On Fri, December 4, 2015 3:49 am, Matt Vander Werf wrote:
Hi J.C.,
Thanks for the e-mail and advice!
A couple of questions:
What's the default --lqueue value that Xymon uses? (Is there a way to see what it's using?)
What exactly is your definition of "tons of simultaneous connections" here? Can you give me a number or range that you think would warrant increasing the --lqueue value?
The default is 512, which is compiled in. This really won't need to be increased unless xymond is being bogged down with lots of *literally* simultaneous waiting connections. It can be increased, but there's probably another sort of problem happening: either slow connectivity, high CPU load, or "backpressure" from too many channel workers causing xymond itself to be unable to keep up. I'm trying to think back and I don't think I had cause to increase it until SN was regularly hitting the 2500 msgs/s range, and it was lowered back down once other performance bottlenecks and some packet loss were identified.
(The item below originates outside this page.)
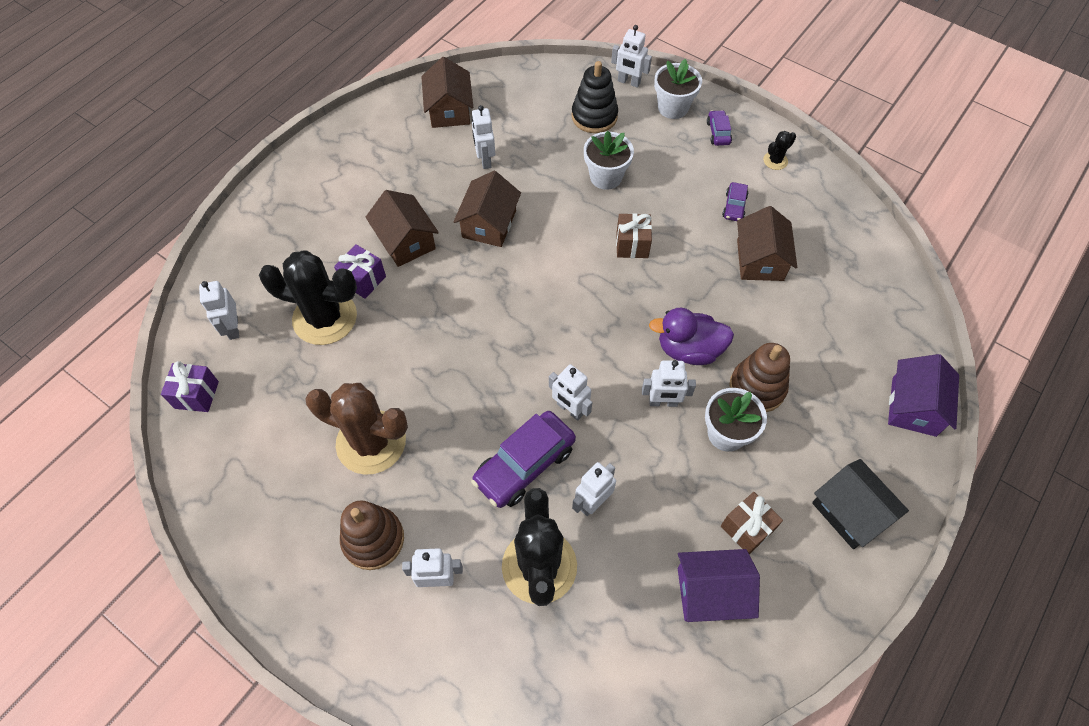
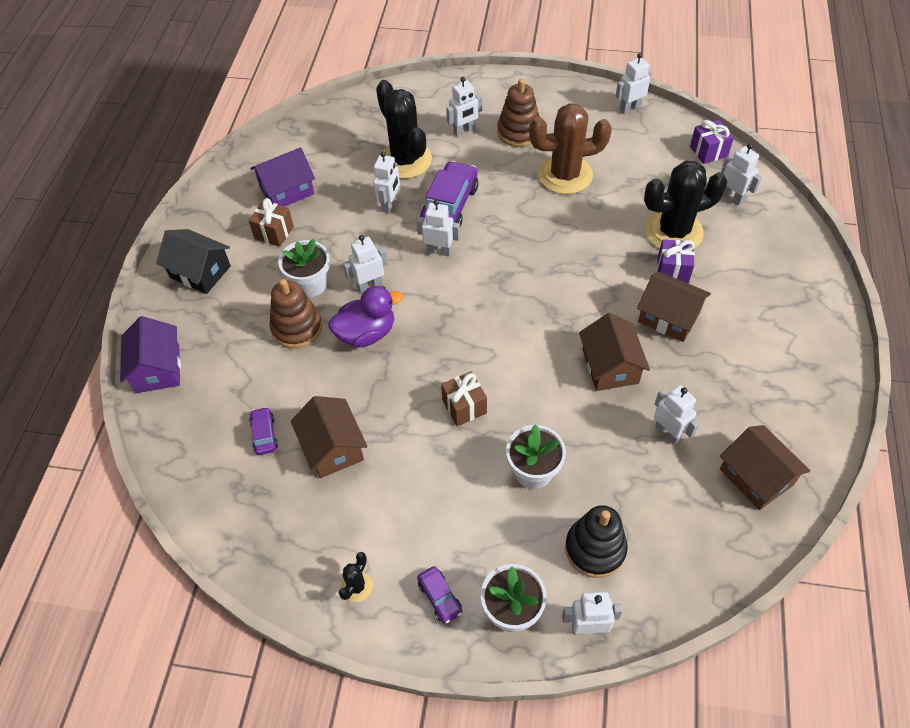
camera: 155 degrees right, 5 degrees down
(214, 507) = (630, 108): none -> white robot
(734, 206) = (381, 499): purple car -> purple car (264, 434)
Try stracing xymond and seeing what it's doing. If there's a lot of waiting happening for network reading, that might be a sign that lqueue increasing could help. 768 or 1024 should be more than sufficient. Anything more than that except at bursts means there's some other backlog.
Could it be from clients/senders with longer than usual process listings? Or other clientlog statistics? (But still under the max client message value.)
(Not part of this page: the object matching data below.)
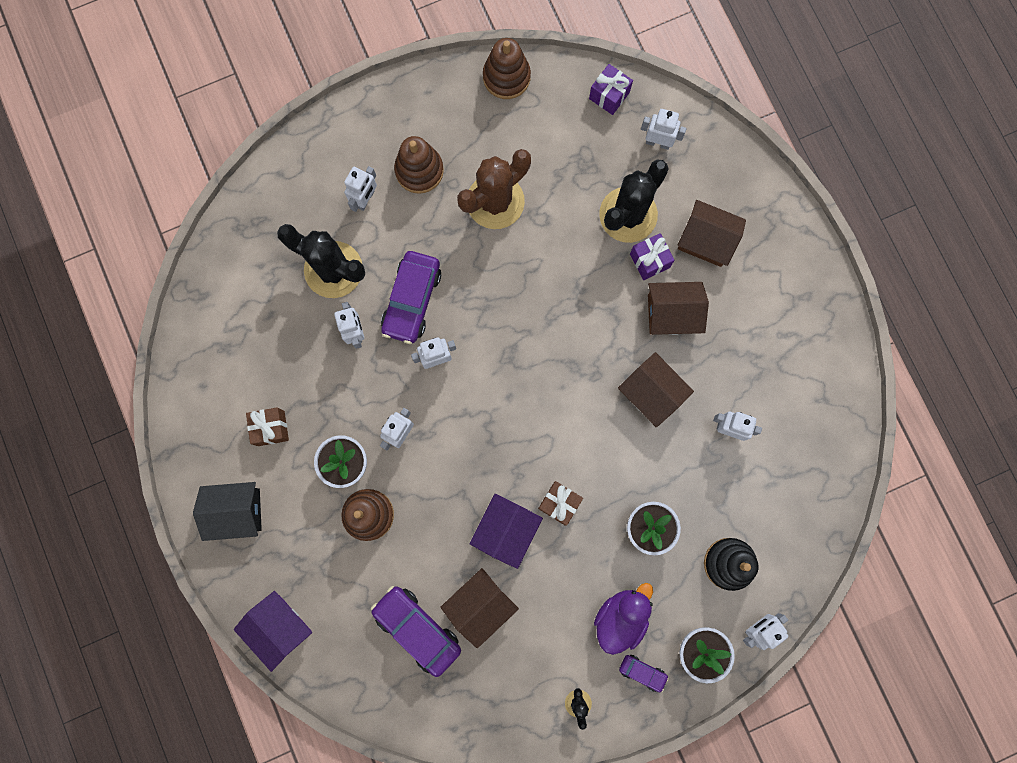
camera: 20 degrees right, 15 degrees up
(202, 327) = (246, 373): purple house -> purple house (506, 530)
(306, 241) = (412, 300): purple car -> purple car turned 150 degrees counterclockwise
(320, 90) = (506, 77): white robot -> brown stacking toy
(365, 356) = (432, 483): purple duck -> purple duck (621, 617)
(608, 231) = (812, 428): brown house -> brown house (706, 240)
It's possible, but unless you're bandwidth restricted somewhere senders should generally still be able to complete in the default time frame. If you *are* bandwith restricted then that's definitely something to consider, especially if the machines you're having problems with have a lot of burst network activity. (Speaking of burst network activity, try commenting out the 'netstat' output in the client if you don't have any port checks against the host.)
How would I be able to tell if there are long messages being sent in if the long messages are being discarded?
Yeah, this should probably be added in. Truncated messages have their first line displayed, but it's not so much a 'discard' here as it is a network timeout first and foremost.
An strace with the -s 4096 (or some high number) might be able to catch the first bit of a read from the client if you're lucky there...
HTH, -jc